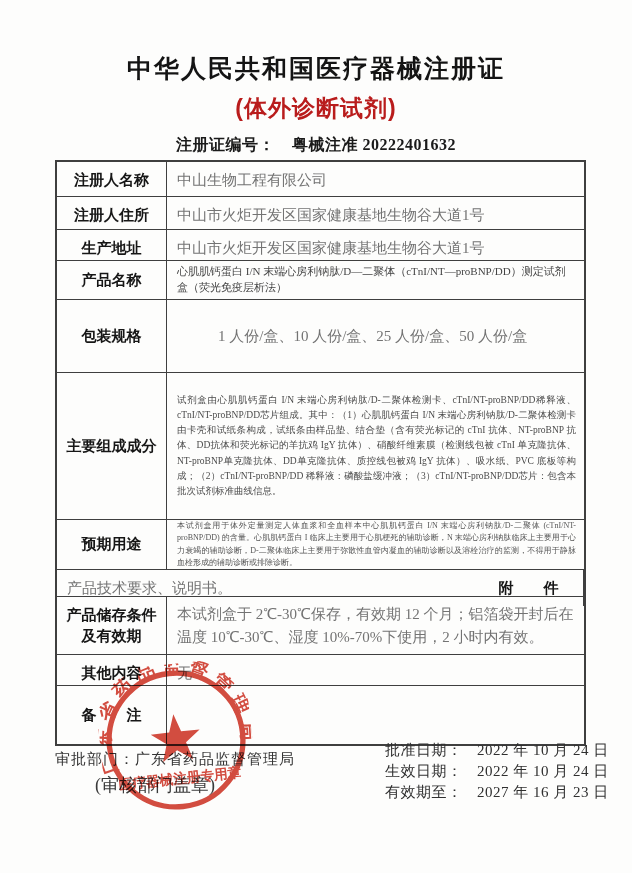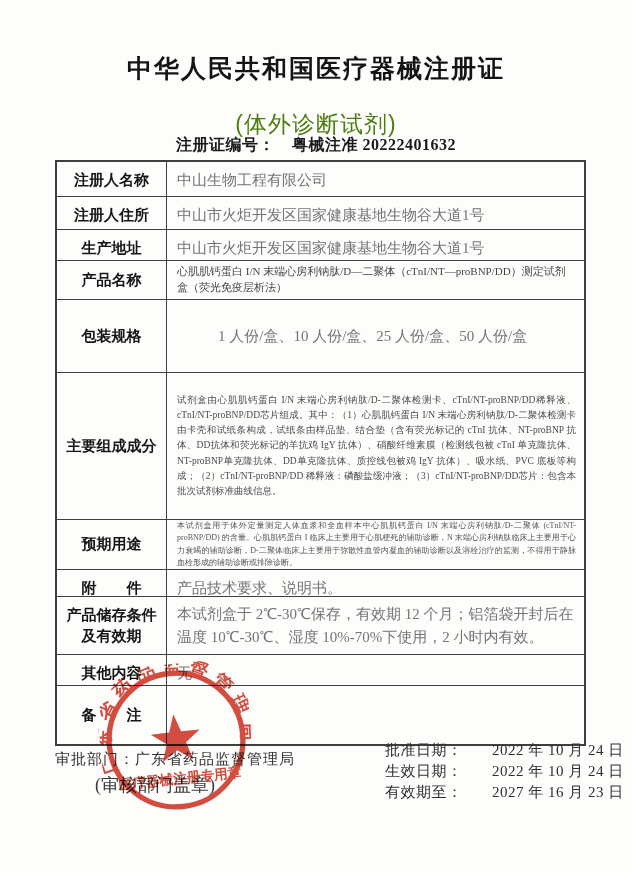--- a/index.html
+++ b/index.html
@@ -16,7 +16,7 @@
     top: 52px; font-size: 25px; font-weight: bold; letter-spacing: 2px; color: #141414;
   }
   .doc-subtitle {
-    top: 109px; font-size: 23px; font-weight: normal; letter-spacing: 1px; color: #4d7c0f;
+    top: 93px; font-size: 23px; font-weight: bold; letter-spacing: 1px; color: #b91c1c;
   }
   .reg-line {
     top: 135px; font-size: 16px; font-weight: bold; color: #1a1a1a; letter-spacing: 0.5px;

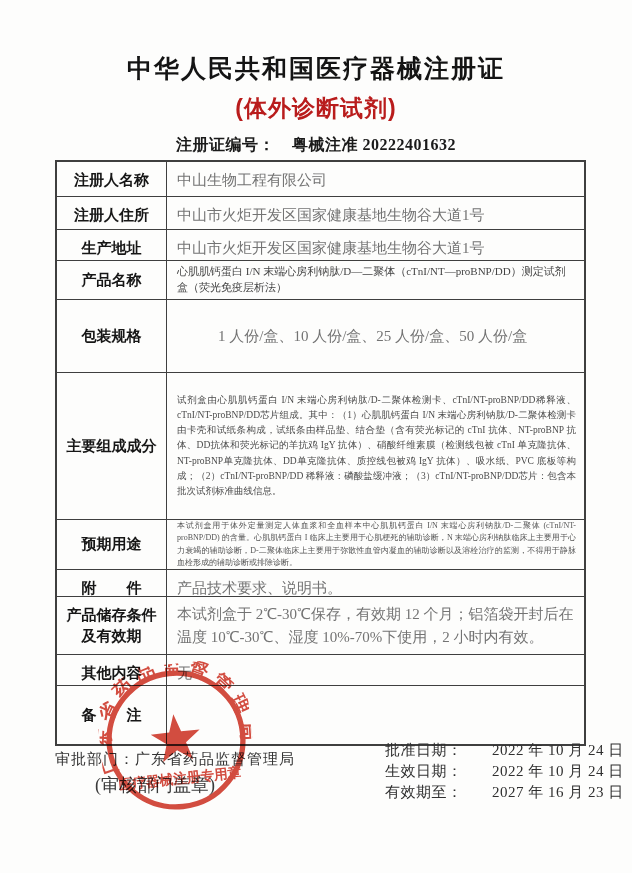--- a/index.html
+++ b/index.html
@@ -109,8 +109,8 @@
     <div class="cell value-cell v-micro">本试剂盒用于体外定量测定人体血浆和全血样本中心肌肌钙蛋白 I/N 末端心房利钠肽/D-二聚体 (cTnI/NT-proBNP/DD) 的含量。心肌肌钙蛋白 I 临床上主要用于心肌梗死的辅助诊断，N 末端心房利钠肽临床上主要用于心力衰竭的辅助诊断，D-二聚体临床上主要用于弥散性血管内凝血的辅助诊断以及溶栓治疗的监测，不得用于静脉血栓形成的辅助诊断或排除诊断。</div>
   </div>
   <div class="row r8">
+    <div class="cell value-cell">产品技术要求、说明书。</div>
     <div class="cell label-cell">附　　件</div>
-    <div class="cell value-cell">产品技术要求、说明书。</div>
   </div>
   <div class="row r9">
     <div class="cell label-cell">产品储存条件及有效期</div>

__TASK REQUIREMENTS__
From the data above, gather every line that includes the word "spacing".

__TASK OUTPUT__
     top: 52px; font-size: 25px; font-weight: bold; letter-spacing: 2px; color: #141414;
-    top: 109px; font-size: 23px; font-weight: normal; letter-spacing: 1px; color: #4d7c0f;
+    top: 93px; font-size: 23px; font-weight: bold; letter-spacing: 1px; color: #b91c1c;
     top: 135px; font-size: 16px; font-weight: bold; color: #1a1a1a; letter-spacing: 0.5px;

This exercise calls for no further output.